▶ **GIVEN TASK 1**
Answer these questions using the passage about Lebanon below.
(a) Which country did many of the Palestinian guerrillas expelled from Jordan enter?
(b) On what date did the Israeli commando raid on Beirut take place?
(c) Who resigned as prime minister after the army's inaction?
+++ GIVEN TEXT
The expulsion of large numbers of Palestinian guerrillas from Jordan in
late 1970 and 1971, as a result of severe clashes between the Jordanian army
and the PLO, had serious repercussions for Lebanon, however. Many of the
guerrillas entered Lebanon, seeing it as the most suitable base for launching
raids against Israel. The guerrillas tended to ally themselves with existing
leftist Lebanese organizations or to form various new leftist groups that
received support from the Lebanese Muslim community and caused further
splintering in the Lebanese body politic. Clashes between the Palestinians and
Lebanese right-wing groups, as well as demonstrations on behalf of the
guerrillas, occurred during the latter half of 1971. PLO head Arafat held
discussions with leading Lebanese government figures, who sought to establish
acceptable limits of guerrilla activity in Lebanon under the 1969 Cairo
Agreement.
The Chamber of Deputies elections in April 1972 also were accompanied by
violence. The high rate of inflation and unemployment, as well as guerrilla
actions and retaliations, occasioned demonstrations, and the government
declared martial law in some areas. The government attempted to quiet the
unrest by taking legal action against the protesters, by initiating new social
and economic programs, and by negotiating with the guerrilla groups. However,
the pattern of guerrilla infiltration followed by Israeli counterattacks
continued throughout the Franjiyah era. Israel retaliated for any incursion by
guerrillas into Israeli territory and for any action anywhere against Israeli
nationals. An Israeli incursion into southern Lebanon, for example, was made
in retaliation for the massacre of Israeli Olympic athletes in Munich in
September 1972. Of particular significance was an Israeli commando raid on
Beirut on April 10, 1973, in which three leaders of the Palestinian Resistance
Movement were assassinated. The army's inaction brought the immediate
resignation of Prime Minister Saib Salam, a Sunni Muslim leader from Beirut.
In May armed clashes between the army and the guerrillas in Beirut spread
to other parts of the country, resulting in the arrival of guerrilla
reinforcements from Syria, the declaration of martial law, and a new secret
agreement limiting guerrilla activity.
++++++
▶ **GIVEN TASK 2**
Rewrite the records from the line with "country: Chile" through the end of the records, changing "locality" to "site" and keeping everything else the same.
+++ SOURCE RECORDS
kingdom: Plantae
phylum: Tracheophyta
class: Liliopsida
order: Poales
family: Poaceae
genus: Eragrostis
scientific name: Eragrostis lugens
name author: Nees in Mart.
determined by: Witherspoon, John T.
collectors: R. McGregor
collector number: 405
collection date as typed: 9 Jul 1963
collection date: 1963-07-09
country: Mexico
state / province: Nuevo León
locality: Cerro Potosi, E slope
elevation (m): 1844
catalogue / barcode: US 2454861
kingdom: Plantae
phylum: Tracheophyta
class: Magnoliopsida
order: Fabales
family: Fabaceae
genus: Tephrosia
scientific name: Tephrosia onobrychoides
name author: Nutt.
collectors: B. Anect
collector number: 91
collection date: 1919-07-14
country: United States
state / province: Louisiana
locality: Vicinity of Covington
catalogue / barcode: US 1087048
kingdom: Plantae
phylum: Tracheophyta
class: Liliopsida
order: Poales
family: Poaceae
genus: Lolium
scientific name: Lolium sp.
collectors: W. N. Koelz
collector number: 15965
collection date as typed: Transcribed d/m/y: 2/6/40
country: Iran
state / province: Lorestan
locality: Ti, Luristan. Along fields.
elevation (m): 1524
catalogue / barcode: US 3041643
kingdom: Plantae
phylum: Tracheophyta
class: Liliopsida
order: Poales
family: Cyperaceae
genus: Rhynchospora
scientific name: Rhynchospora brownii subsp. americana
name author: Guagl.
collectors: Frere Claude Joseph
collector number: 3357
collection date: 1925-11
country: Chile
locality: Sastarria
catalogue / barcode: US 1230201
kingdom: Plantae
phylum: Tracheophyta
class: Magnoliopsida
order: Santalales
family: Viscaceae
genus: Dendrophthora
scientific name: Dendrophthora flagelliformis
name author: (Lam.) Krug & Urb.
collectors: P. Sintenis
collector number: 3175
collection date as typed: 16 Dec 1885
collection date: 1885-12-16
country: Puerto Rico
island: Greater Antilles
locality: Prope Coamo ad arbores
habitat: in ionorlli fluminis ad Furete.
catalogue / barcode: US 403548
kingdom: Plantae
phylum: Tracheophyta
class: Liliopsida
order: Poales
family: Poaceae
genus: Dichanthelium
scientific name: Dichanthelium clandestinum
++++++
▶ **REPLY 1**
(a) Lebanon
(b) April 10, 1973
(c) Saib Salam

▶ **REPLY 2**
country: Chile
site: Sastarria
catalogue / barcode: US 1230201
kingdom: Plantae
phylum: Tracheophyta
class: Magnoliopsida
order: Santalales
family: Viscaceae
genus: Dendrophthora
scientific name: Dendrophthora flagelliformis
name author: (Lam.) Krug & Urb.
collectors: P. Sintenis
collector number: 3175
collection date as typed: 16 Dec 1885
collection date: 1885-12-16
country: Puerto Rico
island: Greater Antilles
site: Prope Coamo ad arbores
habitat: in ionorlli fluminis ad Furete.
catalogue / barcode: US 403548
kingdom: Plantae
phylum: Tracheophyta
class: Liliopsida
order: Poales
family: Poaceae
genus: Dichanthelium
scientific name: Dichanthelium clandestinum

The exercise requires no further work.